YRE also offers free field trips to students every spring and fall. To further connect individuals with the marine environment, snorkeling opportunities free to the general public are held over the weekend with five snorkelers to 1 guide ratio, said Allison Longley, YRE’s national operator.
The most well-liked snorkeling location is the Coral Reef Sculpture Garden and Coral Nursery on the southwest tip of New Windfall. It’s home to the world’s largest underwater sculpture and living art gallery. Much of the reef rescue work at the location is conducted by young people in BREEF’s programs.
McKinney-Lambert said: “We’ve found students who initially, really didn’t think that they had a number of options for his or her future and the ocean wasn’t even something that resonated or that they thought was a possibility. They arrive out on a snorkeling experience and hastily there’s this whole world that they might be an element of and take into consideration in the case of careers.

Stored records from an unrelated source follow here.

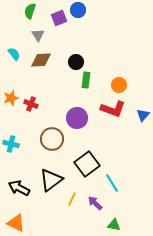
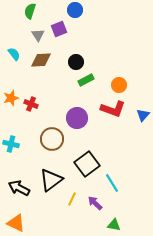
blue circle: moved 3 px left
purple square: moved 11 px down
green rectangle: rotated 56 degrees clockwise
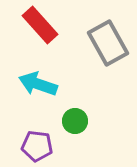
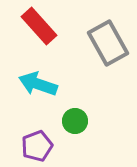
red rectangle: moved 1 px left, 1 px down
purple pentagon: rotated 28 degrees counterclockwise
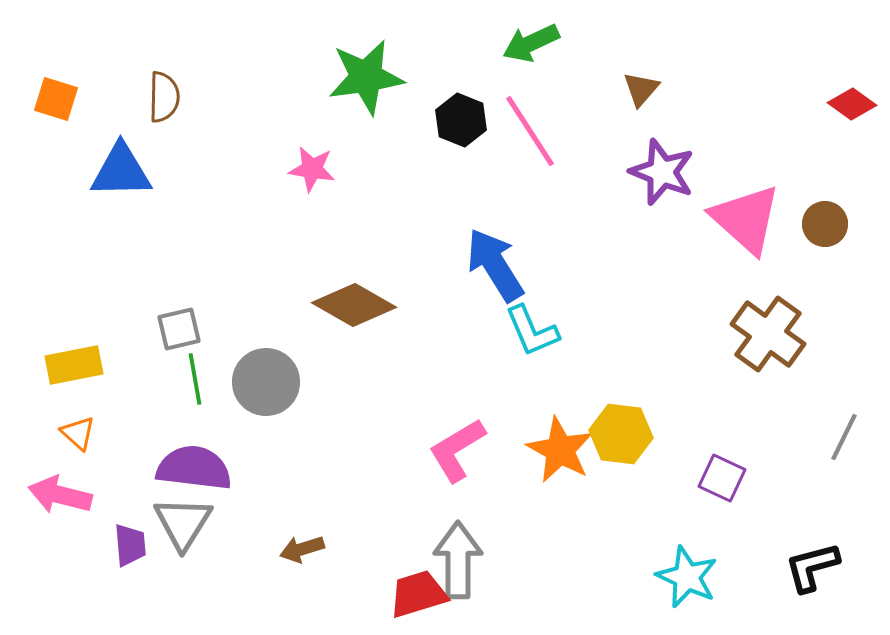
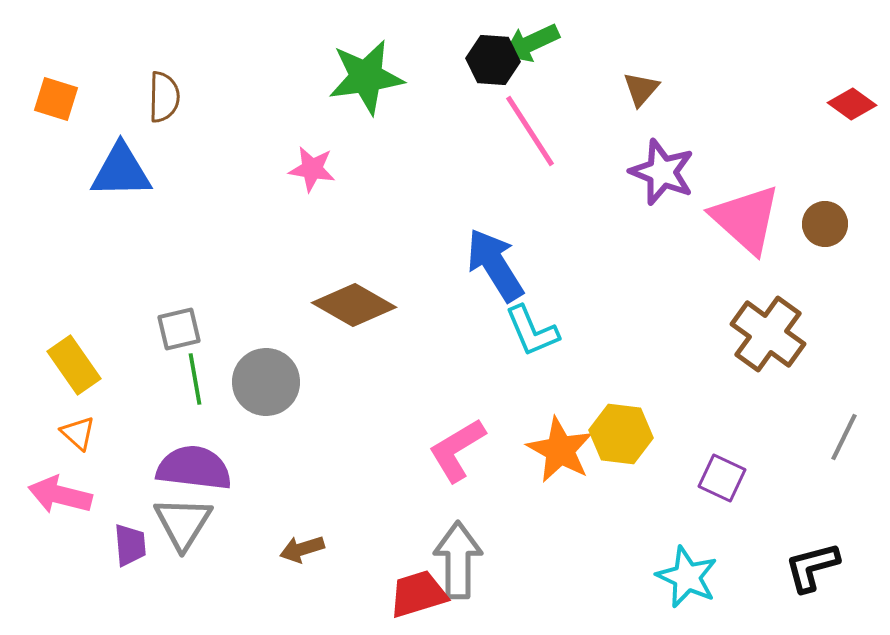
black hexagon: moved 32 px right, 60 px up; rotated 18 degrees counterclockwise
yellow rectangle: rotated 66 degrees clockwise
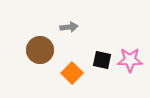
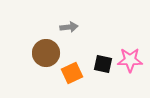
brown circle: moved 6 px right, 3 px down
black square: moved 1 px right, 4 px down
orange square: rotated 20 degrees clockwise
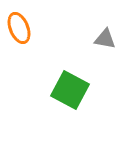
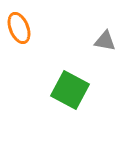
gray triangle: moved 2 px down
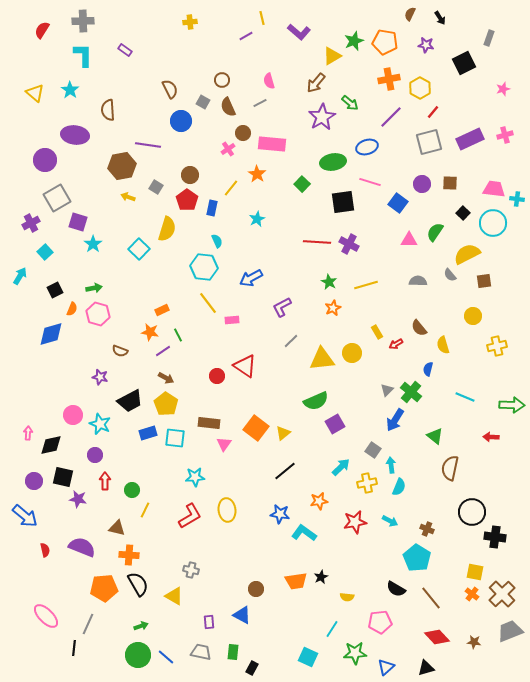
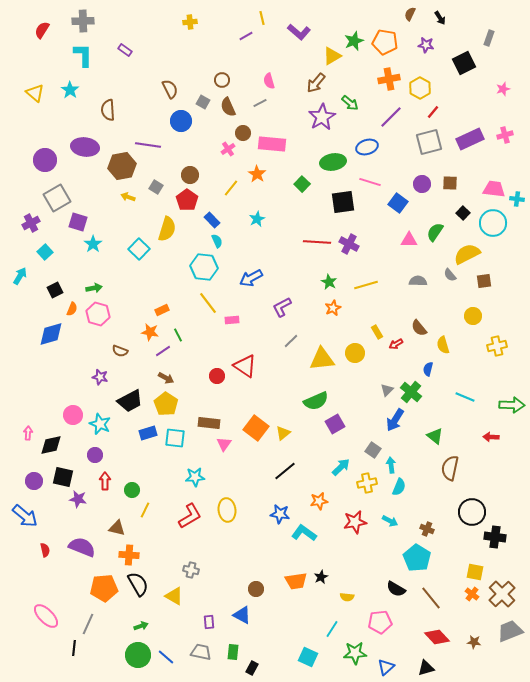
purple ellipse at (75, 135): moved 10 px right, 12 px down
blue rectangle at (212, 208): moved 12 px down; rotated 56 degrees counterclockwise
yellow circle at (352, 353): moved 3 px right
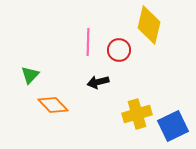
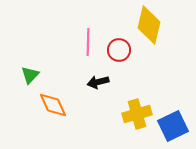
orange diamond: rotated 20 degrees clockwise
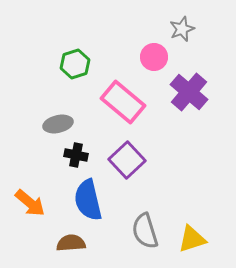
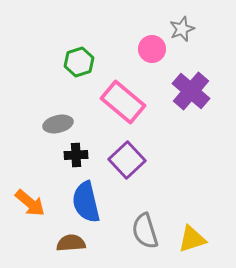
pink circle: moved 2 px left, 8 px up
green hexagon: moved 4 px right, 2 px up
purple cross: moved 2 px right, 1 px up
black cross: rotated 15 degrees counterclockwise
blue semicircle: moved 2 px left, 2 px down
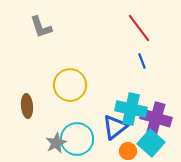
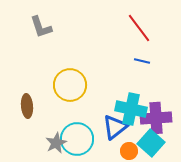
blue line: rotated 56 degrees counterclockwise
purple cross: rotated 20 degrees counterclockwise
orange circle: moved 1 px right
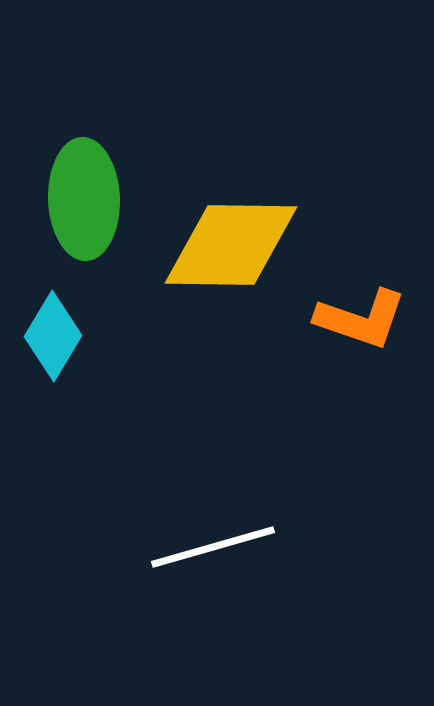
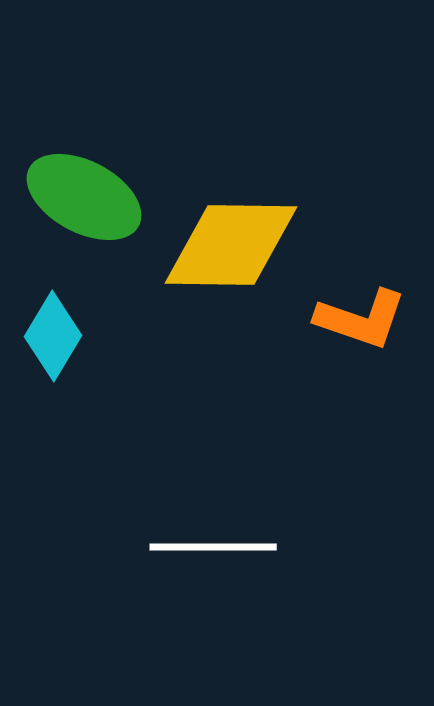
green ellipse: moved 2 px up; rotated 60 degrees counterclockwise
white line: rotated 16 degrees clockwise
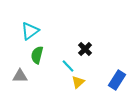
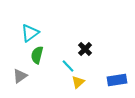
cyan triangle: moved 2 px down
gray triangle: rotated 35 degrees counterclockwise
blue rectangle: rotated 48 degrees clockwise
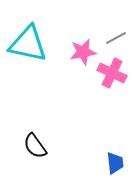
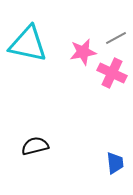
black semicircle: rotated 112 degrees clockwise
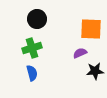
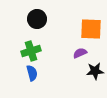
green cross: moved 1 px left, 3 px down
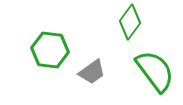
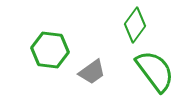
green diamond: moved 5 px right, 3 px down
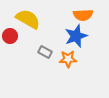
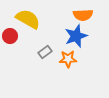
gray rectangle: rotated 64 degrees counterclockwise
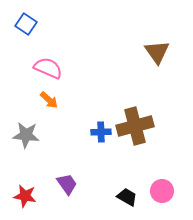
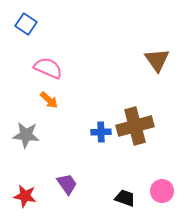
brown triangle: moved 8 px down
black trapezoid: moved 2 px left, 1 px down; rotated 10 degrees counterclockwise
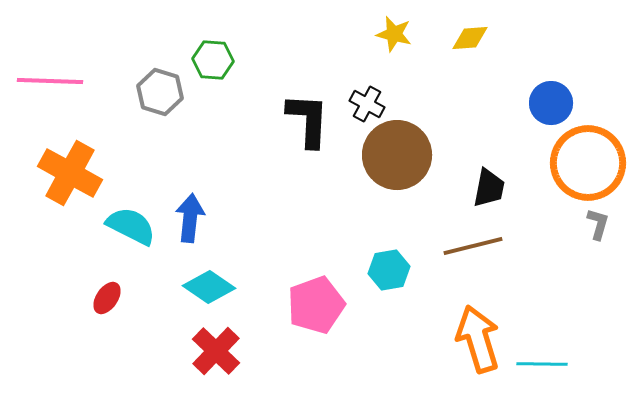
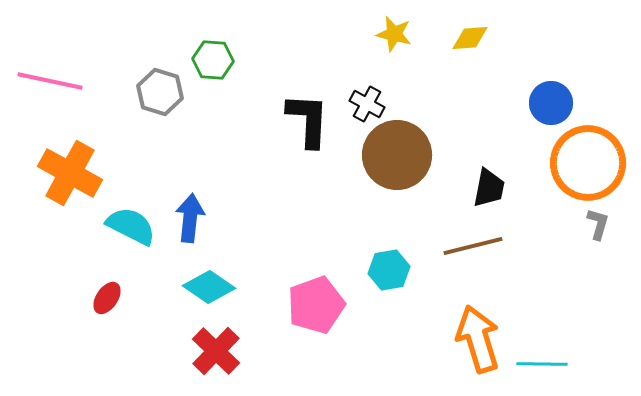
pink line: rotated 10 degrees clockwise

The experience opens quite a lot of doors.”
Young people’s work in this system focuses on connections between climate change, carbon pollution and the coral reefs that protect and sustain the Bahamian lifestyle.
Longley said: “All year long we ask our young reporters to supply different types of media so that they would write a letter to the editor about climate change or utilize our social media pages. In fact, the top being the national competition where their project is due. Projects are focused on three different topics to pick from: biodiversity loss, plastic pollution or climate change.”
In response to BREEF executives, this system’s success is clear within the doubling of its members and competition entries since its inception but more importantly the emergence of youth as powerful communicators.
“These are the people who find themselves going to be most impacted by the choices older persons are making without delay, and young persons are realizing that their opinions and are concerns are vital,” said McKinney-Lambert.
“It’s exciting to give you the chance to amplify their voices and get to the purpose where young persons are producers of knowledge and knowledge and never just passive consumers of it. Knowledge equipped with a platform to attach each nationally and internationally is a extremely powerful force for good in the case of protecting the world’s oceans.”